My word was “consideration”. And I did not like it one bit.

Many months before Epiphany, a handful of colleagues began encouraging me to consider the call to serve as bishop of our synod. Such a call had not entered my mind before their nudging, so I went to work considering, also known as discerning. My inner sense of call arrived at the same place each time I considered. This is not a season of my life to live such a call. With the travel and on-call demands, I would miss my boys’ high school years and my daughter’s formative preteen and early teenage years. And I would miss my husband. I would miss the work of writing a book and serving as a pastor at a congregation I love with a colleague for whom I am grateful.

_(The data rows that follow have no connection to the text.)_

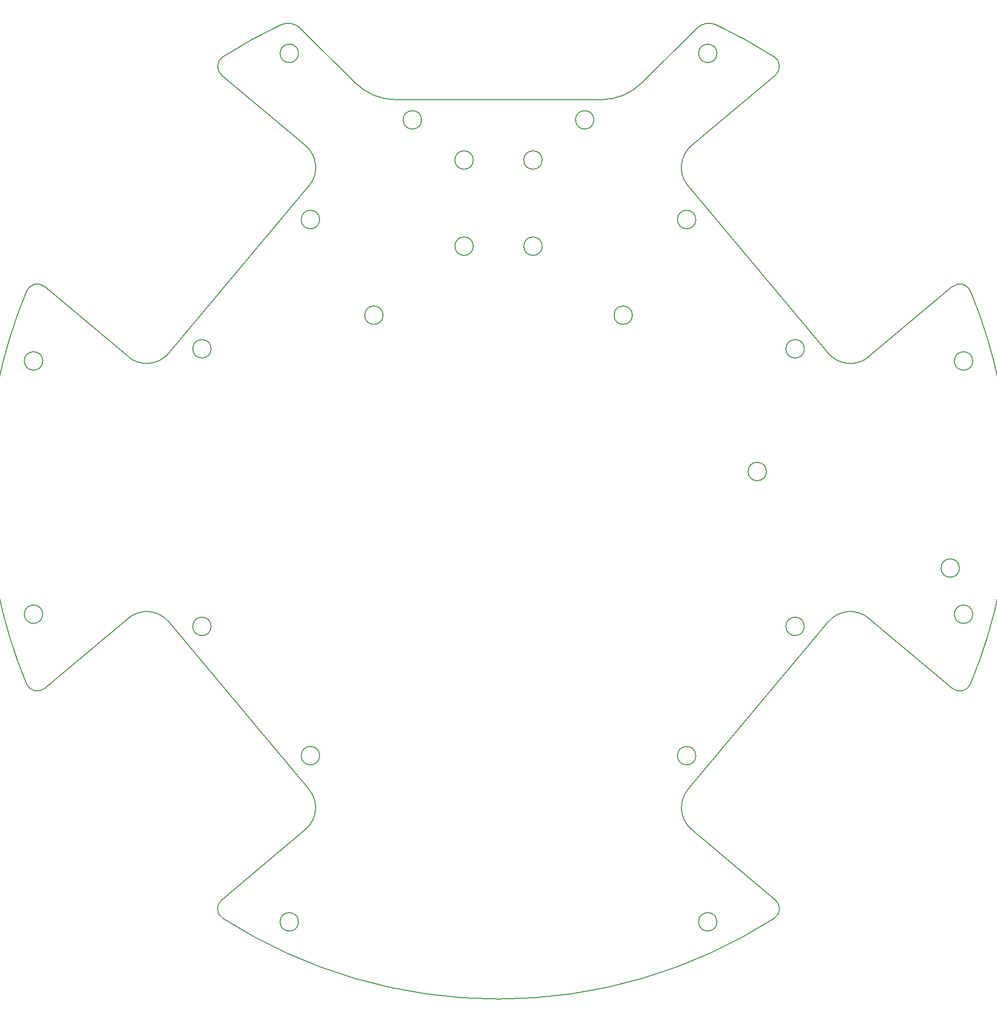
<source format=gm1>
%TF.GenerationSoftware,KiCad,Pcbnew,(6.0.0-0)*%
%TF.CreationDate,2022-03-23T00:11:20+08:00*%
%TF.ProjectId,layer1,6c617965-7231-42e6-9b69-6361645f7063,rev?*%
%TF.SameCoordinates,Original*%
%TF.FileFunction,Profile,NP*%
%FSLAX46Y46*%
G04 Gerber Fmt 4.6, Leading zero omitted, Abs format (unit mm)*
G04 Created by KiCad (PCBNEW (6.0.0-0)) date 2022-03-23 00:11:20*
%MOMM*%
%LPD*%
G01*
G04 APERTURE LIST*
%TA.AperFunction,Profile*%
%ADD10C,0.200000*%
%TD*%
G04 APERTURE END LIST*
D10*
X204746019Y-66369567D02*
X190196306Y-78578269D01*
X173911223Y-29584198D02*
G75*
G03*
X173703585Y-26367411I-1285544J1532115D01*
G01*
X173932342Y-173101164D02*
X159366431Y-160884736D01*
X159342648Y-41808161D02*
G75*
G03*
X158726283Y-48852389I3213859J-3830290D01*
G01*
X190191307Y-124090925D02*
G75*
G03*
X183144711Y-124711259I-3213375J-3830693D01*
G01*
X46713981Y-66369567D02*
G75*
G03*
X43582130Y-67132710I-1285578J-1532087D01*
G01*
X43575090Y-135542383D02*
G75*
G03*
X46706872Y-136306097I1846432J768565D01*
G01*
X150655238Y-30926786D02*
X160244536Y-21395041D01*
X92117352Y-41808161D02*
X77548777Y-29584199D01*
X190191307Y-124090925D02*
X204753128Y-136306097D01*
X125730000Y-190364862D02*
G75*
G03*
X173725447Y-176317961I-2J89018870D01*
G01*
X143605485Y-33834467D02*
G75*
G03*
X150655238Y-30926786I-1J10000003D01*
G01*
X77527659Y-173101165D02*
G75*
G03*
X77734553Y-176317961I1285216J-1532390D01*
G01*
X61268693Y-124090925D02*
X46706872Y-136306097D01*
X92713750Y-153843399D02*
X68315289Y-124711259D01*
X125730000Y-33834467D02*
X107854515Y-33834469D01*
X207884911Y-135542383D02*
G75*
G03*
X207877870Y-67132710I-82154906J34196382D01*
G01*
X158746250Y-153843399D02*
X183144711Y-124711259D01*
X173725447Y-176317961D02*
G75*
G03*
X173932342Y-173101164I-1078322J1684406D01*
G01*
X183152139Y-77961991D02*
X158726283Y-48852389D01*
X68307861Y-77961991D02*
X92733717Y-48852389D01*
X87822954Y-20808372D02*
G75*
G03*
X77756415Y-26367411I37907002J-80537548D01*
G01*
X46713981Y-66369567D02*
X61263694Y-78578269D01*
X77756415Y-26367410D02*
G75*
G03*
X77548777Y-29584199I1077906J-1684673D01*
G01*
X183152139Y-77961991D02*
G75*
G03*
X190196306Y-78578269I3830222J3213940D01*
G01*
X163637046Y-20808372D02*
G75*
G03*
X160244536Y-21395041I-1277584J-2714366D01*
G01*
X92733717Y-48852389D02*
G75*
G03*
X92117352Y-41808161I-3830224J3213938D01*
G01*
X68315289Y-124711259D02*
G75*
G03*
X61268693Y-124090925I-3833221J-3210359D01*
G01*
X158746250Y-153843399D02*
G75*
G03*
X159366431Y-160884736I3833222J-3210361D01*
G01*
X159342648Y-41808161D02*
X173911223Y-29584199D01*
X77734553Y-176317961D02*
G75*
G03*
X125730000Y-190364862I47995449J74971969D01*
G01*
X207877870Y-67132710D02*
G75*
G03*
X204746019Y-66369567I-1846273J-768944D01*
G01*
X125730000Y-33834467D02*
X143605485Y-33834467D01*
X204753128Y-136306097D02*
G75*
G03*
X207884910Y-135542383I1285350J1532279D01*
G01*
X100804761Y-30926788D02*
G75*
G03*
X107854515Y-33834469I7049754J7092322D01*
G01*
X173703585Y-26367411D02*
G75*
G03*
X163637046Y-20808372I-47973541J-74978509D01*
G01*
X43582131Y-67132710D02*
G75*
G03*
X43575090Y-135542383I82147864J-34213291D01*
G01*
X91215464Y-21395042D02*
X100804761Y-30926788D01*
X91215464Y-21395042D02*
G75*
G03*
X87822954Y-20808372I-2114926J-2127694D01*
G01*
X92093569Y-160884736D02*
G75*
G03*
X92713750Y-153843399I-3213041J3830976D01*
G01*
X77527658Y-173101164D02*
X92093569Y-160884736D01*
X61263694Y-78578269D02*
G75*
G03*
X68307861Y-77961991I3213945J3830218D01*
G01*
X205964000Y-115352000D02*
G75*
G03*
X205964000Y-115352000I-1600000J0D01*
G01*
X172364000Y-98552000D02*
G75*
G03*
X172364000Y-98552000I-1600000J0D01*
G01*
X208283554Y-123385331D02*
G75*
G03*
X208283554Y-123385331I-1600000J0D01*
G01*
X178964934Y-125498349D02*
G75*
G03*
X178964934Y-125498349I-1600000J0D01*
G01*
X94578267Y-148002472D02*
G75*
G03*
X94578267Y-148002472I-1600000J0D01*
G01*
X90904544Y-176926395D02*
G75*
G03*
X90904544Y-176926395I-1600000J0D01*
G01*
X160081733Y-54689528D02*
G75*
G03*
X160081733Y-54689528I-1600000J0D01*
G01*
X149030000Y-71346000D02*
G75*
G03*
X149030000Y-71346000I-1600000J0D01*
G01*
X208283554Y-79306669D02*
G75*
G03*
X208283554Y-79306669I-1600000J0D01*
G01*
X46376446Y-79306669D02*
G75*
G03*
X46376446Y-79306669I-1600000J0D01*
G01*
X163755456Y-176926395D02*
G75*
G03*
X163755456Y-176926395I-1600000J0D01*
G01*
X105630000Y-71346000D02*
G75*
G03*
X105630000Y-71346000I-1600000J0D01*
G01*
X121330000Y-44334467D02*
G75*
G03*
X121330000Y-44334467I-1600000J0D01*
G01*
X160081733Y-148002472D02*
G75*
G03*
X160081733Y-148002472I-1600000J0D01*
G01*
X121330000Y-59334467D02*
G75*
G03*
X121330000Y-59334467I-1600000J0D01*
G01*
X90904544Y-25765605D02*
G75*
G03*
X90904544Y-25765605I-1600000J0D01*
G01*
X133330000Y-59334467D02*
G75*
G03*
X133330000Y-59334467I-1600000J0D01*
G01*
X94578267Y-54689528D02*
G75*
G03*
X94578267Y-54689528I-1600000J0D01*
G01*
X46376446Y-123385331D02*
G75*
G03*
X46376446Y-123385331I-1600000J0D01*
G01*
X75695066Y-125498349D02*
G75*
G03*
X75695066Y-125498349I-1600000J0D01*
G01*
X142330000Y-37346000D02*
G75*
G03*
X142330000Y-37346000I-1600000J0D01*
G01*
X75695066Y-77193651D02*
G75*
G03*
X75695066Y-77193651I-1600000J0D01*
G01*
X133330000Y-44334467D02*
G75*
G03*
X133330000Y-44334467I-1600000J0D01*
G01*
X163755456Y-25765605D02*
G75*
G03*
X163755456Y-25765605I-1600000J0D01*
G01*
X178964934Y-77193651D02*
G75*
G03*
X178964934Y-77193651I-1600000J0D01*
G01*
X112330000Y-37346000D02*
G75*
G03*
X112330000Y-37346000I-1600000J0D01*
G01*
M02*

</source>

But consideration is not a one and done deal. Not long after I finished considering, someone else would nudge and I would go back to considering, again arriving at the same place. Yesterday when the assembly cast its first ballot and I was second on the list, all hell broke loose in my heart. I looked to God with utter confusion. Hadn’t we looked at the map of my life enough by now? After a whole year wasn’t that enough consideration? “What the heck, God,” I gawked, feeling perhaps betrayed after all the time God and I had spent in consideration. And then I cried. And then my husband and my dear, dear friends texted and called and my colleague prayed with me and in the 30 minutes I had to withdraw my name from that list, I arrived at the same place, once again. And God and I are friends again.

Consideration. It is hefty word that requires setting aside all preconceived notions, all prior decisions, all assumptions, in order to consider that God may indeed have something to say. The Magi had to consider following a star in the sky to reveal to them the new Messiah, and the Messiah was not who they thought it would be. Any preconceived notions they may have had did not apply to the tiny king.

Like the number of stars that occupy the night sky, life is overwhelmed with an abundance of decisions. A few of them are gut-wrenching hard and demand you to define who and what is most important in your life in that moment. I suspect the kind of consideration that involves career choices tends to be more intense for women, as we weigh the expectations and needs of our marriage, kids, parents, and who will buy the groceries and take kids to school whenever we are considering our future work.

If we distribute “star words” again in Epiphany, I am going to be very careful in considering my selection. And like the Magi, I will be surprised by whatever God reveals.